— Exercise material —
= Beginning of Section =
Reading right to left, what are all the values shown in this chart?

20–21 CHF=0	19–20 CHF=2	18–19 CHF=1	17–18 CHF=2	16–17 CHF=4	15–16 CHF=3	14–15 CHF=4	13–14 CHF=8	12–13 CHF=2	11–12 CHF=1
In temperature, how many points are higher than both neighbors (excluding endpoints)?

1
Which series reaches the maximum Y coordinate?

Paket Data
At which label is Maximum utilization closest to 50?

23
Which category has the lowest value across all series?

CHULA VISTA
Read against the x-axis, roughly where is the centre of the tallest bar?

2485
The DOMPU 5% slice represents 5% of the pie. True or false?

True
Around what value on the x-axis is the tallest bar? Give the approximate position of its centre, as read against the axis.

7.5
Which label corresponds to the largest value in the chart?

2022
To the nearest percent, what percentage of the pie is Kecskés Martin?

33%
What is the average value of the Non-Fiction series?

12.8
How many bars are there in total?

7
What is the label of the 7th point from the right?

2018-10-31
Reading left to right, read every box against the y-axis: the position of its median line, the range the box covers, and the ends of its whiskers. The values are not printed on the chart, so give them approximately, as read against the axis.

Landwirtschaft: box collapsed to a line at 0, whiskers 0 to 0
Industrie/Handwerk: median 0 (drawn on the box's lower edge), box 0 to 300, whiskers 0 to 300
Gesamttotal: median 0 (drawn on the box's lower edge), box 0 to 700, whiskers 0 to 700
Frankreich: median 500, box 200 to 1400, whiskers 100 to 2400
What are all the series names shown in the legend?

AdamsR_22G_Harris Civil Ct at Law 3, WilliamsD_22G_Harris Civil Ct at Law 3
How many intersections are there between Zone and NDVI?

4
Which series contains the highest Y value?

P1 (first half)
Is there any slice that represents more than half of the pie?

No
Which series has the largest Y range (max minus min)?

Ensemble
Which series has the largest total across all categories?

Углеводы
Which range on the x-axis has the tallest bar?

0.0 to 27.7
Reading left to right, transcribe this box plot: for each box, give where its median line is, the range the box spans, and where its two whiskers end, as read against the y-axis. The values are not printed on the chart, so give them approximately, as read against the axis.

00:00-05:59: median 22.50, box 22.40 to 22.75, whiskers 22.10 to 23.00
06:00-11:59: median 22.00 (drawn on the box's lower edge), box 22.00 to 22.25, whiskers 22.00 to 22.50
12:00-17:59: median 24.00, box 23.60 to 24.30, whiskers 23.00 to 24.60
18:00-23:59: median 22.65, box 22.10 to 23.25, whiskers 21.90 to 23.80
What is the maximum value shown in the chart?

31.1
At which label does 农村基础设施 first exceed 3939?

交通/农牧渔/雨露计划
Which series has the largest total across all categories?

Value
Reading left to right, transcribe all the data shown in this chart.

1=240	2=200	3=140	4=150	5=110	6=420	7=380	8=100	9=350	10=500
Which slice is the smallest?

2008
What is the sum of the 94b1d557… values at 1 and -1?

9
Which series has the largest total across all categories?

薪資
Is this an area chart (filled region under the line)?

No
= End of Section =
— Task objective —
Turn the rows above into a numbered list, dropping the blank lines.

— Solution for this exercise —
1. Reading right to left, what are all the values shown in this chart?
2. 20–21 CHF=0	19–20 CHF=2	18–19 CHF=1	17–18 CHF=2	16–17 CHF=4	15–16 CHF=3	14–15 CHF=4	13–14 CHF=8	12–13 CHF=2	11–12 CHF=1
3. In temperature, how many points are higher than both neighbors (excluding endpoints)?
4. 1
5. Which series reaches the maximum Y coordinate?
6. Paket Data
7. At which label is Maximum utilization closest to 50?
8. 23
9. Which category has the lowest value across all series?
10. CHULA VISTA
11. Read against the x-axis, roughly where is the centre of the tallest bar?
12. 2485
13. The DOMPU 5% slice represents 5% of the pie. True or false?
14. True
15. Around what value on the x-axis is the tallest bar? Give the approximate position of its centre, as read against the axis.
16. 7.5
17. Which label corresponds to the largest value in the chart?
18. 2022
19. To the nearest percent, what percentage of the pie is Kecskés Martin?
20. 33%
21. What is the average value of the Non-Fiction series?
22. 12.8
23. How many bars are there in total?
24. 7
25. What is the label of the 7th point from the right?
26. 2018-10-31
27. Reading left to right, read every box against the y-axis: the position of its median line, the range the box covers, and the ends of its whiskers. The values are not printed on the chart, so give them approximately, as read against the axis.
28. Landwirtschaft: box collapsed to a line at 0, whiskers 0 to 0
29. Industrie/Handwerk: median 0 (drawn on the box's lower edge), box 0 to 300, whiskers 0 to 300
30. Gesamttotal: median 0 (drawn on the box's lower edge), box 0 to 700, whiskers 0 to 700
31. Frankreich: median 500, box 200 to 1400, whiskers 100 to 2400
32. What are all the series names shown in the legend?
33. AdamsR_22G_Harris Civil Ct at Law 3, WilliamsD_22G_Harris Civil Ct at Law 3
34. How many intersections are there between Zone and NDVI?
35. 4
36. Which series contains the highest Y value?
37. P1 (first half)
38. Is there any slice that represents more than half of the pie?
39. No
40. Which series has the largest Y range (max minus min)?
41. Ensemble
42. Which series has the largest total across all categories?
43. Углеводы
44. Which range on the x-axis has the tallest bar?
45. 0.0 to 27.7
46. Reading left to right, transcribe this box plot: for each box, give where its median line is, the range the box spans, and where its two whiskers end, as read against the y-axis. The values are not printed on the chart, so give them approximately, as read against the axis.
47. 00:00-05:59: median 22.50, box 22.40 to 22.75, whiskers 22.10 to 23.00
48. 06:00-11:59: median 22.00 (drawn on the box's lower edge), box 22.00 to 22.25, whiskers 22.00 to 22.50
49. 12:00-17:59: median 24.00, box 23.60 to 24.30, whiskers 23.00 to 24.60
50. 18:00-23:59: median 22.65, box 22.10 to 23.25, whiskers 21.90 to 23.80
51. What is the maximum value shown in the chart?
52. 31.1
53. At which label does 农村基础设施 first exceed 3939?
54. 交通/农牧渔/雨露计划
55. Which series has the largest total across all categories?
56. Value
57. Reading left to right, transcribe all the data shown in this chart.
58. 1=240	2=200	3=140	4=150	5=110	6=420	7=380	8=100	9=350	10=500
59. Which slice is the smallest?
60. 2008
61. What is the sum of the 94b1d557… values at 1 and -1?
62. 9
63. Which series has the largest total across all categories?
64. 薪資
65. Is this an area chart (filled region under the line)?
66. No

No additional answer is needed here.